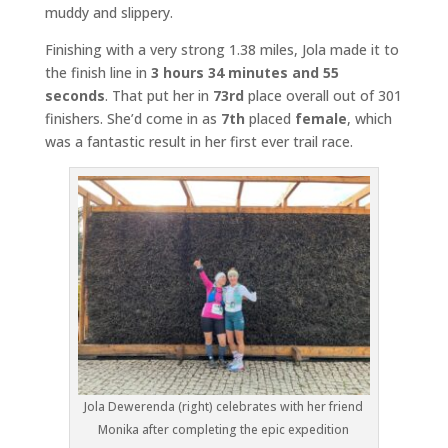
muddy and slippery.
Finishing with a very strong 1.38 miles, Jola made it to
the finish line in
3 hours 34 minutes and 55
seconds
. That put her in
73rd
place overall out of 301
finishers. She’d come in as
7th
placed
female
, which
was a fantastic result in her first ever trail race.
Jola Dewerenda (right) celebrates with her friend
Monika after completing the epic expedition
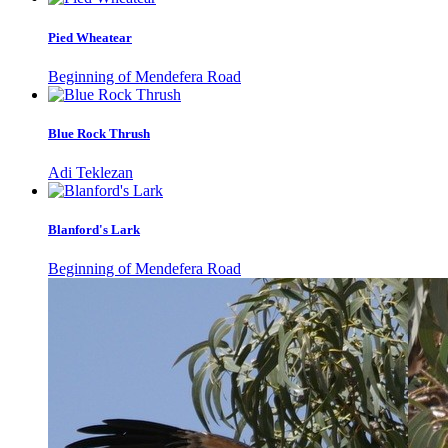
Pied Wheatear
Beginning of Mendefera Road
Blue Rock Thrush
Adi Teklezan
Blanford's Lark
Beginning of Mendefera Road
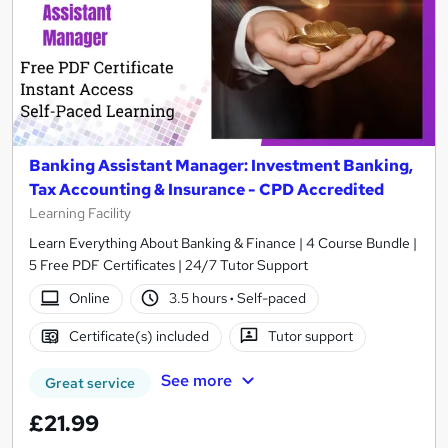
Banking Assistant Manager: Investment Banking,
Tax Accounting & Insurance - CPD Accredited
Learning Facility
Learn Everything About Banking & Finance | 4 Course Bundle |
5 Free PDF Certificates | 24/7 Tutor Support
Online
3.5 hours
·
Self-paced
Certificate(s) included
Tutor support
See more
Great service
£21.99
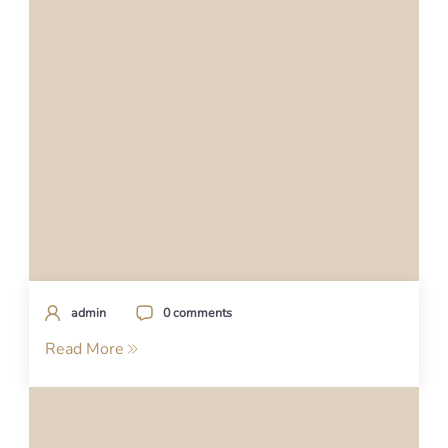
admin
0 comments
Read More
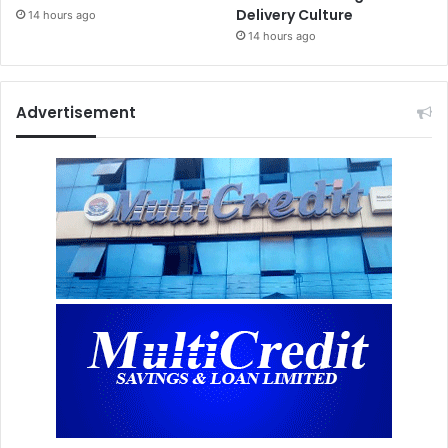
Delivery Culture
14 hours ago
14 hours ago
Advertisement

### Kısa görev
Yukarıdaki kayıtlarda geçen her "Beginning" kelimesini "Start" ile değiştirip geri kalan her şeyi aynen bırakarak satırları yeniden yazar mısın? Resimleri cevaba dahil etme.

### Cevap alanı
muddy and slippery.
Finishing with a very strong 1.38 miles, Jola made it to
the finish line in
3 hours 34 minutes and 55
seconds
. That put her in
73rd
place overall out of 301
finishers. She’d come in as
7th
placed
female
, which
was a fantastic result in her first ever trail race.
Jola Dewerenda (right) celebrates with her friend
Monika after completing the epic expedition
Pied Wheatear
Start of Mendefera Road
Blue Rock Thrush
Adi Teklezan
Blanford's Lark
Start of Mendefera Road
Banking Assistant Manager: Investment Banking,
Tax Accounting & Insurance - CPD Accredited
Learning Facility
Learn Everything About Banking & Finance | 4 Course Bundle |
5 Free PDF Certificates | 24/7 Tutor Support
Online
3.5 hours
·
Self-paced
Certificate(s) included
Tutor support
See more
Great service
£21.99
admin
0 comments
Read More
Delivery Culture
14 hours ago
14 hours ago
Advertisement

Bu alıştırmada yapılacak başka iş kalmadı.